By the Revd Dr Phillip Tolliday
I really enjoyed this article about the Word of God and Human Presumption. The words ‘Penned,’ and ‘Pinned’ function as the negative pole to the ‘Freedom of God’s Word to Speak,’ and the ‘Dialectic of the Canon,’ respectively. Although I appreciated these oppositional headings from a stylistic viewpoint I was left wondering whether the nature of the interaction was sometimes a bit stark. For example, the first opposition between ‘Scripture Penned vs. the Freedom of God’s Word to Speak,’ suggests a model of ‘penning?!’ that virtually equates with scribes taking dictation. Perhaps some do believe that’s the way things happened but others, such as Barth, take the ‘penned’ with all due seriousness. The Bible, he says, is ‘always there as a sign, as a human and temporal word—and therefore also as a word which is conditioned and limited.’(CD I/2, 507). At the same time he can write, as you point out, that the Bible becomes the Word of God as it is recollected and expected by us in faith. Given that these two emphases are found in Barth it seems to me unnecessary to opt for such a mechanical interpretation as divine dictation. I think you are right however, to point out a tension between the facticity of the text and the freedom of God’s Word. This has raised the suspicion of some evangelicals that Barth is far from being an ally to their interpretation of Biblical authority. Faced with an alternative between claiming that the Bible is the Word of God on the one hand, and the sovereignty and freedom of God on the other, we might consider the following from Barth. ‘That the Bible is the Word of God cannot mean that with other attributes the Bible has the attribute of being the Word of God. To say that would be to violate the Word of God which is God Himself – to violate the freedom and the sovereignty of God. God is not an attribute of something else, even if this something else is the Bible…The statement that the Bible is the Word of God cannot therefore say that the Word of God is tied to the Bible. On the contrary, what it must say is that the Bible is tied to the word of God.’(CD I/2, 513). All this is by way of suggesting that you can get a stimulating interaction between these two poles without opting for what might be seen as an overly naïve approach to Scripture.

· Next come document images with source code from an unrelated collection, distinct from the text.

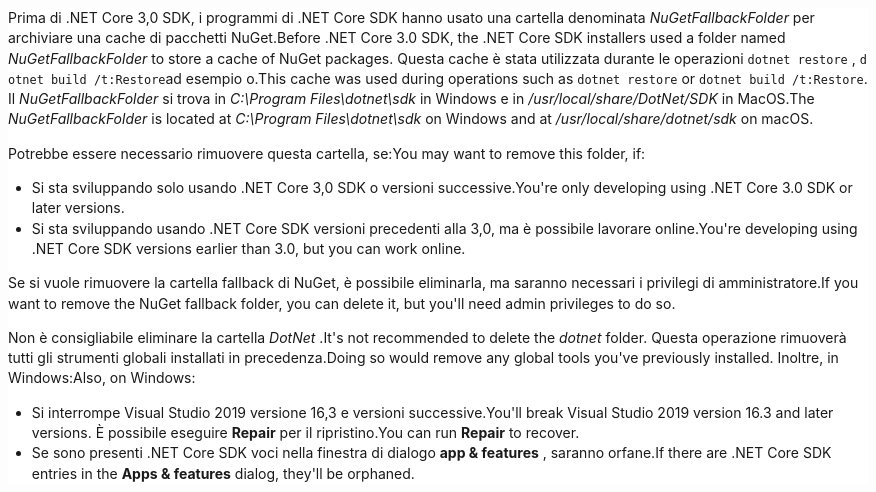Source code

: <span data-ttu-id="3f4c9-178">Prima di .NET Core 3,0 SDK, i programmi di .NET Core SDK hanno usato una cartella denominata *NuGetFallbackFolder* per archiviare una cache di pacchetti NuGet.</span><span class="sxs-lookup"><span data-stu-id="3f4c9-178">Before .NET Core 3.0 SDK, the .NET Core SDK installers used a folder named *NuGetFallbackFolder* to store a cache of NuGet packages.</span></span> <span data-ttu-id="3f4c9-179">Questa cache è stata utilizzata durante le operazioni `dotnet restore` , `dotnet build /t:Restore`ad esempio o.</span><span class="sxs-lookup"><span data-stu-id="3f4c9-179">This cache was used during operations such as `dotnet restore` or `dotnet build /t:Restore`.</span></span> <span data-ttu-id="3f4c9-180">Il *NuGetFallbackFolder* si trova in *C:\Program Files\dotnet\sdk* in Windows e in */usr/local/share/DotNet/SDK* in MacOS.</span><span class="sxs-lookup"><span data-stu-id="3f4c9-180">The *NuGetFallbackFolder* is located at *C:\Program Files\dotnet\sdk* on Windows and at */usr/local/share/dotnet/sdk* on macOS.</span></span>

<span data-ttu-id="3f4c9-181">Potrebbe essere necessario rimuovere questa cartella, se:</span><span class="sxs-lookup"><span data-stu-id="3f4c9-181">You may want to remove this folder, if:</span></span>

- <span data-ttu-id="3f4c9-182">Si sta sviluppando solo usando .NET Core 3,0 SDK o versioni successive.</span><span class="sxs-lookup"><span data-stu-id="3f4c9-182">You're only developing using .NET Core 3.0 SDK or later versions.</span></span>
- <span data-ttu-id="3f4c9-183">Si sta sviluppando usando .NET Core SDK versioni precedenti alla 3,0, ma è possibile lavorare online.</span><span class="sxs-lookup"><span data-stu-id="3f4c9-183">You're developing using .NET Core SDK versions earlier than 3.0, but you can work online.</span></span>

<span data-ttu-id="3f4c9-184">Se si vuole rimuovere la cartella fallback di NuGet, è possibile eliminarla, ma saranno necessari i privilegi di amministratore.</span><span class="sxs-lookup"><span data-stu-id="3f4c9-184">If you want to remove the NuGet fallback folder, you can delete it, but you'll need admin privileges to do so.</span></span>

<span data-ttu-id="3f4c9-185">Non è consigliabile eliminare la cartella *DotNet* .</span><span class="sxs-lookup"><span data-stu-id="3f4c9-185">It's not recommended to delete the *dotnet* folder.</span></span> <span data-ttu-id="3f4c9-186">Questa operazione rimuoverà tutti gli strumenti globali installati in precedenza.</span><span class="sxs-lookup"><span data-stu-id="3f4c9-186">Doing so would remove any global tools you've previously installed.</span></span> <span data-ttu-id="3f4c9-187">Inoltre, in Windows:</span><span class="sxs-lookup"><span data-stu-id="3f4c9-187">Also, on Windows:</span></span>

- <span data-ttu-id="3f4c9-188">Si interrompe Visual Studio 2019 versione 16,3 e versioni successive.</span><span class="sxs-lookup"><span data-stu-id="3f4c9-188">You'll break Visual Studio 2019 version 16.3 and later versions.</span></span> <span data-ttu-id="3f4c9-189">È possibile eseguire **Repair** per il ripristino.</span><span class="sxs-lookup"><span data-stu-id="3f4c9-189">You can run **Repair** to recover.</span></span>
- <span data-ttu-id="3f4c9-190">Se sono presenti .NET Core SDK voci nella finestra di dialogo **app & features** , saranno orfane.</span><span class="sxs-lookup"><span data-stu-id="3f4c9-190">If there are .NET Core SDK entries in the **Apps & features** dialog, they'll be orphaned.</span></span>
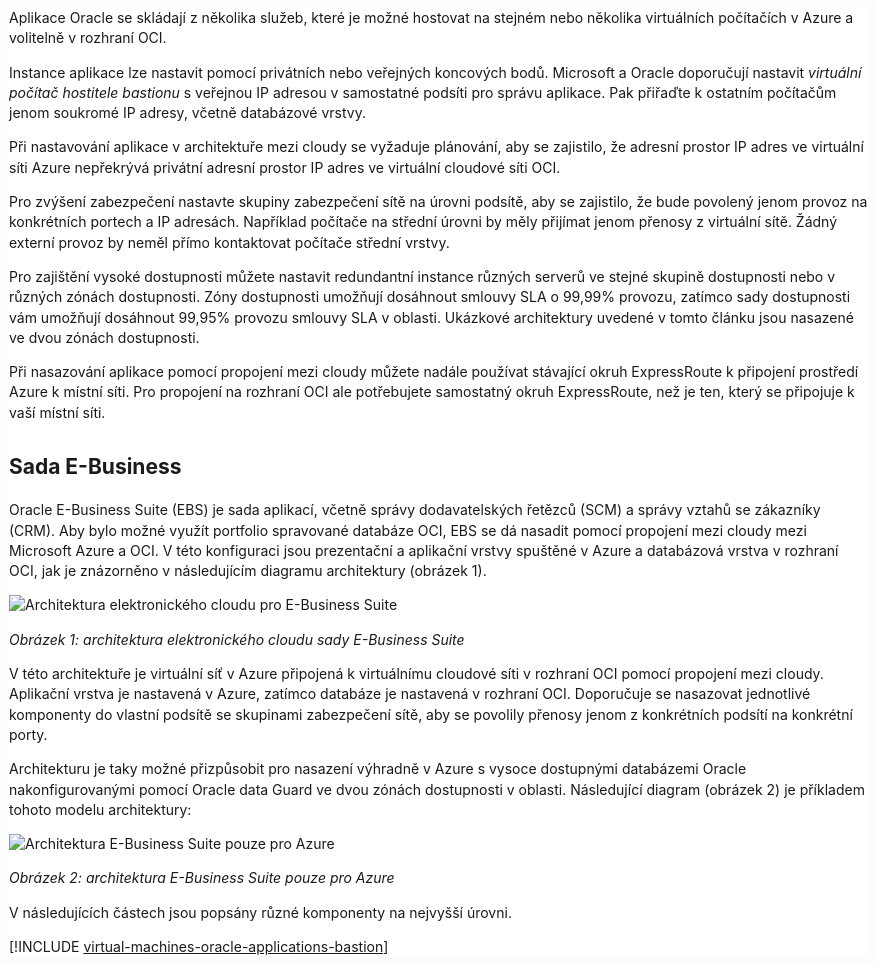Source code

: Aplikace Oracle se skládají z několika služeb, které je možné hostovat na stejném nebo několika virtuálních počítačích v Azure a volitelně v rozhraní OCI. 

Instance aplikace lze nastavit pomocí privátních nebo veřejných koncových bodů. Microsoft a Oracle doporučují nastavit *virtuální počítač hostitele bastionu* s veřejnou IP adresou v samostatné podsíti pro správu aplikace. Pak přiřaďte k ostatním počítačům jenom soukromé IP adresy, včetně databázové vrstvy. 

Při nastavování aplikace v architektuře mezi cloudy se vyžaduje plánování, aby se zajistilo, že adresní prostor IP adres ve virtuální síti Azure nepřekrývá privátní adresní prostor IP adres ve virtuální cloudové síti OCI.

Pro zvýšení zabezpečení nastavte skupiny zabezpečení sítě na úrovni podsítě, aby se zajistilo, že bude povolený jenom provoz na konkrétních portech a IP adresách. Například počítače na střední úrovni by měly přijímat jenom přenosy z virtuální sítě. Žádný externí provoz by neměl přímo kontaktovat počítače střední vrstvy.

Pro zajištění vysoké dostupnosti můžete nastavit redundantní instance různých serverů ve stejné skupině dostupnosti nebo v různých zónách dostupnosti. Zóny dostupnosti umožňují dosáhnout smlouvy SLA o 99,99% provozu, zatímco sady dostupnosti vám umožňují dosáhnout 99,95% provozu smlouvy SLA v oblasti. Ukázkové architektury uvedené v tomto článku jsou nasazené ve dvou zónách dostupnosti.

Při nasazování aplikace pomocí propojení mezi cloudy můžete nadále používat stávající okruh ExpressRoute k připojení prostředí Azure k místní síti. Pro propojení na rozhraní OCI ale potřebujete samostatný okruh ExpressRoute, než je ten, který se připojuje k vaší místní síti.

## <a name="e-business-suite"></a>Sada E-Business

Oracle E-Business Suite (EBS) je sada aplikací, včetně správy dodavatelských řetězců (SCM) a správy vztahů se zákazníky (CRM). Aby bylo možné využít portfolio spravované databáze OCI, EBS se dá nasadit pomocí propojení mezi cloudy mezi Microsoft Azure a OCI. V této konfiguraci jsou prezentační a aplikační vrstvy spuštěné v Azure a databázová vrstva v rozhraní OCI, jak je znázorněno v následujícím diagramu architektury (obrázek 1).

![Architektura elektronického cloudu pro E-Business Suite](media/oracle-oci-applications/ebs-arch-cross-cloud.png)

*Obrázek 1: architektura elektronického cloudu sady E-Business Suite* 

V této architektuře je virtuální síť v Azure připojená k virtuálnímu cloudové síti v rozhraní OCI pomocí propojení mezi cloudy. Aplikační vrstva je nastavená v Azure, zatímco databáze je nastavená v rozhraní OCI. Doporučuje se nasazovat jednotlivé komponenty do vlastní podsítě se skupinami zabezpečení sítě, aby se povolily přenosy jenom z konkrétních podsítí na konkrétní porty.

Architekturu je taky možné přizpůsobit pro nasazení výhradně v Azure s vysoce dostupnými databázemi Oracle nakonfigurovanými pomocí Oracle data Guard ve dvou zónách dostupnosti v oblasti. Následující diagram (obrázek 2) je příkladem tohoto modelu architektury:

![Architektura E-Business Suite pouze pro Azure](media/oracle-oci-applications/ebs-arch-azure.png)

*Obrázek 2: architektura E-Business Suite pouze pro Azure*

V následujících částech jsou popsány různé komponenty na nejvyšší úrovni.

[!INCLUDE [virtual-machines-oracle-applications-bastion](../../../../includes/virtual-machines-oracle-applications-bastion.md)]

In your second section ‘Scripture Pinned vs. the Dialectic of the Canon,’ I’m wholly in agreement with your claim about the ‘plain sense’ and ‘consensual reading’ in their singular form. Their singularity is, I think, their particularity to a place and time, but it cannot be justified as a singularity across all places and times. I have a question in terms of the canon: what is the relationship between the internal difference that legitimize diversity and the unity which legitimizes dialogue? It seems that you might incline toward diversity and if so, then can you explain what sets bounds for the diversity or ‘countervoices?’ I guess I’m asking whether you think the canon is flexible or fixed, and if flexible, then how pliable? To mis-apply some words from Hans Frei, ‘Does it stretch or will it break?’
Thanks Barb. It provides a lot of food for thought.